- Country: United States
- Language: English
- Genre: Horror short story

Publication
- Published in: Necon XX 2000: Twentieth Anniversary Commemorative Volume
- Publication type: Book
- Publisher: Necon Committee
- Media type: Print
- Publication date: 2000

Chronology
| "Riding the Bullet" | "All That You Love Will Be Carried Away" |

= The Old Dude's Ticker =

News from Stephen King

"The Old Dude's Ticker" is a short story by American writer Stephen King. Written in the 1970s, it was not published until 2000. It is an homage to Edgar Allan Poe's "The Tell-Tale Heart", adapted to take place in the Vietnam War era and incorporating the slang of the time.

== Plot summary ==
Richard Drogan, a veteran of the Vietnam War, lives with an elderly man referred to only as the "Old Dude". The Old Dude has a cataract in one eye that frightens the narrator, so much so that he plans to murder the old man. After several nights of watching the Old Dude sleep by shining a pen-light through his door, he illuminates the old man's diseased eye, which is open. The Old Dude had been awake for some time, and the narrator speculates that he was very afraid and trying to calm himself down. Seeing the eye, however, drives Drogan into a rage.

The narrator claims to have very sensitive hearing from his military service, and smothers the old man for fear of the neighbors hearing the man's heartbeat. He dismembers the body and conceals the parts beneath the floorboards.

The police arrive the following morning; a neighbor summoned them after hearing a yell in the night. Drogan invites them in, but soon hears a rhythmic thudding sound that he believes to be the Old Dude's beating heart. Convinced that the police can hear it as well, he confesses to the crime.

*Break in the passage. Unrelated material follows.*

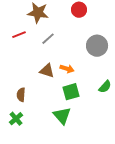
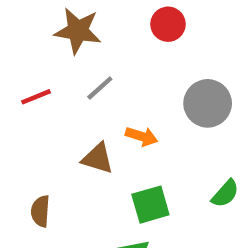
red line: (19, 35) -> (36, 97), moved
orange arrow: (67, 69) -> (142, 136), moved

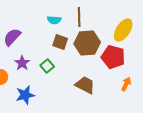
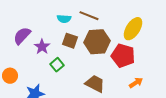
brown line: (79, 17) -> (89, 16), turned -66
purple star: (22, 63) -> (42, 47), moved
orange arrow: (126, 84) -> (136, 83), turned 32

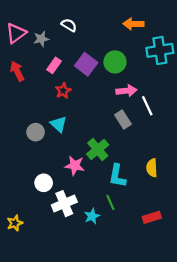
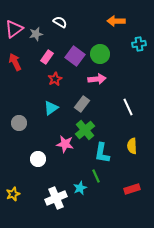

In a paragraph at the end, we are told that the preceding story had been a statement taken from Drogan in 1976 during the course of the investigation. It is revealed that Richard Drogan is actually an alias for Robert S. Deisenhoff, an escapee from the Quigly Veterans Hospital (where he had been committed after fragging an officer in Vietnam).

== Publication ==
"The Old Dude's Ticker" was written by Stephen King in the early-1970s when King was a self-described "unknown, unagented scribbler". It was one of several stories he submitted to men's magazines as a meaning of supplementing his income, most of which were published in Cavalier. "The Old Dude's Ticker" failed to sell, and was filed away by King; it was later retrieved from a collection of King's manuscripts held in the Raymond H. Fogler Library at the University of Maine. It was published for the first time in 2000 in the Necon XX 2000: Twentieth Anniversary Commemorative Volume, a limited print run collection edited by Bob Booth. In 2009, it was reprinted in The Big Book of Necon, also edited by Bob Booth. In 2017, it was reprinted in the anthology work Dark Screams: Volume Six edited by Brian James Freeman and Richard Chizmar.

"The Old Dude's Ticker" is essentially an adaptation of Edgar Allan Poe's "The Tell-Tale Heart" set during the Vietnam War era. King variously describes the story as "satire", "affectionate homage", "pastiche", and "a crazed revisionist telling". It was one of two stories rejected by the magazines King pitched it to; the other was "The Spear", a modern-day retelling of a story by Nikolai Gogol, which has since been lost.

== Reception ==
Rocky Wood describes "The Old Dude's Ticker" as "a fun story, to be appreciated as much for its intent as its content" and states "Poe's style does come through in the story and it is certainly [an] excellent homage to The Tell-Tale Heart", while noting that "the slang is very dated". Brian Jarvis cites the story as an example of King's "passion for the genre [that] is underscored by explicit dedications and allusions to favourite authors and in particular Poe, Lovecraft and Jackson". Writing in The Edgar Allan Poe Review, John Gruesser states "Reading Poe’s and King’s stories together helps to highlight the mastery of the former because of the ways in which the latter diverges from it, namely King's dubious decisions not only to include period slang, copious (and graphic) profanity, and contemporary references but also to provide specific details about his murderous central character and to close the narrative frame with a two-and-a-half-line epilogue".